Saturday, December 6, 2008

Demographic Winter

From Kingfisher Column



The Decline of the Human Family

How the road to self fulfillment led us to the perfect storm

From Rick Stout’s Demographic Winter

Of all of the causes we have in the world today, many of which particularly capture the time and space of the media and academia, it is singularly peculiar that the disintegration of an institution as important as the human family should want for attention. Perhaps it is because the family is made up of individual people, and we have become a society obsessed with a focus on the self. Be that as it may, we have ignored this institution to our great detriment. The Universal Declaration of Human Rights got it right when it declared that “the family is the natural and fundamental group unit of society”. Implicit in this inclusion in an international founding document declaring universal human rights, is the recognition that stable society’s very survival rests on the strength of this fundamental group unit.

The years have not been kind to this most important institution – the family, particularly the last four decades. Worldwide, families have broken down at a historically unprecedented pace. There are certainly records of how now-extinct societies have experienced similar declines before their demise, but what we now face is unique in that it has a global spread. This has ominous portent.

The family’s importance to basic social structures has perhaps been more explored and discussed than its importance to other aspects of our world, and certainly deserves continued study. What is probably less obvious, and therefore less examined, is the family’s impact on such things as the rule of law, democratic structures, societal and even technological advancement, education, successful commerce and economic structures. Society depends on these in order to remain stable and the family’s impact on them is profound.
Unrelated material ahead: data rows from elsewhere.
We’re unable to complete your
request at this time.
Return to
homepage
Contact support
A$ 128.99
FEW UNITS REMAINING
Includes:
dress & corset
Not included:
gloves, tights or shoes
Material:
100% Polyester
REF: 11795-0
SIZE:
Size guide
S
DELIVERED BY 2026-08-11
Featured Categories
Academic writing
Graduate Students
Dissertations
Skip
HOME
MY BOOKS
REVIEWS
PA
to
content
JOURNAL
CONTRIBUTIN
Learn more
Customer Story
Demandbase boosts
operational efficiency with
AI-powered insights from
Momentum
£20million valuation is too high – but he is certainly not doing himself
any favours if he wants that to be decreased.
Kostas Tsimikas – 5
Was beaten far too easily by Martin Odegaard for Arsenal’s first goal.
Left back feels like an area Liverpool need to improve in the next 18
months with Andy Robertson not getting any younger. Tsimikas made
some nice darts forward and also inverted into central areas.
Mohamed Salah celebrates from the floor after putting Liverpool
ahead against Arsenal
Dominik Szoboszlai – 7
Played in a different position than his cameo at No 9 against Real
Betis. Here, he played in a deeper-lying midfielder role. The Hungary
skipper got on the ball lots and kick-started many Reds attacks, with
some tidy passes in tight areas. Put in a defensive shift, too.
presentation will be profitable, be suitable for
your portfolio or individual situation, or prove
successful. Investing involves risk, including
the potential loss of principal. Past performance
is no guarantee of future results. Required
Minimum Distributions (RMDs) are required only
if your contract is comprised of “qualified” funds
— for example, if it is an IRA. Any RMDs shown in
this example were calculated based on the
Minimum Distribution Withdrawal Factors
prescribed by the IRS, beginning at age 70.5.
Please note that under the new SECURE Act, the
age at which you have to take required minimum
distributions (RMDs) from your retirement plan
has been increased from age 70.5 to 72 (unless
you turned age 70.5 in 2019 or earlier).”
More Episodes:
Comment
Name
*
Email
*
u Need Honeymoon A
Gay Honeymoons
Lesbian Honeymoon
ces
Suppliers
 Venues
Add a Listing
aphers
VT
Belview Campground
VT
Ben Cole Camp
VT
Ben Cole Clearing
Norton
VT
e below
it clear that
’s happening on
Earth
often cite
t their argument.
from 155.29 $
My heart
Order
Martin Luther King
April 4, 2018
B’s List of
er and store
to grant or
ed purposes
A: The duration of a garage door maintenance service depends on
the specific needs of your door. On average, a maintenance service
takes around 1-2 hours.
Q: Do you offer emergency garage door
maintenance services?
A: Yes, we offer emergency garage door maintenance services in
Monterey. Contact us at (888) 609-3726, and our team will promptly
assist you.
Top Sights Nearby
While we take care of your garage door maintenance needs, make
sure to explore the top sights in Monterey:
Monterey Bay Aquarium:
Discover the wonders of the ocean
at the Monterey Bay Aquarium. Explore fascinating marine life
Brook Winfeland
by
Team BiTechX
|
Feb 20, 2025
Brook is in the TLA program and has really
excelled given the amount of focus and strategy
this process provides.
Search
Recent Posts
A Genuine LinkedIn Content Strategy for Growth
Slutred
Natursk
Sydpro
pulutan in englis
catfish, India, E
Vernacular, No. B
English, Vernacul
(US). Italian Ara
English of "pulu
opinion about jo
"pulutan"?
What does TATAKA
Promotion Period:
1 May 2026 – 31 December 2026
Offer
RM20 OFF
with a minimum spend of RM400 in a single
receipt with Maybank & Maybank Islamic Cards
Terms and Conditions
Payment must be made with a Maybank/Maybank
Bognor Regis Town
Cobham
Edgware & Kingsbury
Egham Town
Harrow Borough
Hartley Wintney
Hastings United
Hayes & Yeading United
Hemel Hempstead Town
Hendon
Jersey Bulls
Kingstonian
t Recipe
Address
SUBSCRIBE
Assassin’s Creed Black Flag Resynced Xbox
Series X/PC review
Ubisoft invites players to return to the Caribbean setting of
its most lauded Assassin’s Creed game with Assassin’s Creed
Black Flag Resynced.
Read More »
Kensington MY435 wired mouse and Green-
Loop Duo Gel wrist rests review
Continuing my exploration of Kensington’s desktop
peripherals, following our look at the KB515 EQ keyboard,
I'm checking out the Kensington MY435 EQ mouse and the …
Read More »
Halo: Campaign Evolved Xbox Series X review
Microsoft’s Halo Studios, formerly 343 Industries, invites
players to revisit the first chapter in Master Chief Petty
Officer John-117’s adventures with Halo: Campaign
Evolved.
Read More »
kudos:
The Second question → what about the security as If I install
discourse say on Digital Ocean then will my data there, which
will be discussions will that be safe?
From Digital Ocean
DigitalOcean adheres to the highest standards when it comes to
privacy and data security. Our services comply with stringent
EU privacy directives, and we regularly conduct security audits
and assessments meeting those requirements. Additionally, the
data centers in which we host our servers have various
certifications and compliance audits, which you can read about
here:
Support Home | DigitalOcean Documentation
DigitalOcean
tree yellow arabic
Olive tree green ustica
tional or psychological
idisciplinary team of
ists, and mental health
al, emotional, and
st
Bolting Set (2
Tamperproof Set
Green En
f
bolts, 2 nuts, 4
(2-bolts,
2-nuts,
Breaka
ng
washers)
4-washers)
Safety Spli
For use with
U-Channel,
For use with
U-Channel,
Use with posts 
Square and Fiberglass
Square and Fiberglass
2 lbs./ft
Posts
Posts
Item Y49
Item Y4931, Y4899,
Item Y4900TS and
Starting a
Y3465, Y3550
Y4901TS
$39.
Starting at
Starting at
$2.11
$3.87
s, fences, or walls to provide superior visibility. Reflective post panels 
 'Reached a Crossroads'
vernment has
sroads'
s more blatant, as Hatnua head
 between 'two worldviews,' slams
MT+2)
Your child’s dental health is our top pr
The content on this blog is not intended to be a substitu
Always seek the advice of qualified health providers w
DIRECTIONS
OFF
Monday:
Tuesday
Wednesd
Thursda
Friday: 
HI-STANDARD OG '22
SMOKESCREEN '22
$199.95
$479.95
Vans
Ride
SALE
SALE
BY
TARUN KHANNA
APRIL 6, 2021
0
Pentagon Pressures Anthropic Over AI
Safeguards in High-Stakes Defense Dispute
When the great social experiments of the 1960’s were launched, and when concern over a “population bomb” loomed large, we did not have the social science and economic studies we have available to us today. So the world embarked unknowingly on a self-destructive course.

Demographic Winter: The Decline of the Human Family seeks to reawaken society to the importance of the stable, intact family, and engender a discussion and greater focus in the media, in academia, in the halls of policy makers, in religious circles, in the committees of civil society and in households around the world. Our hope is that all of these circles will bring to bear on the problems facing the family the tremendous contributions each can uniquely make. In this way, we hope to avert the storm that is now most surely coming on.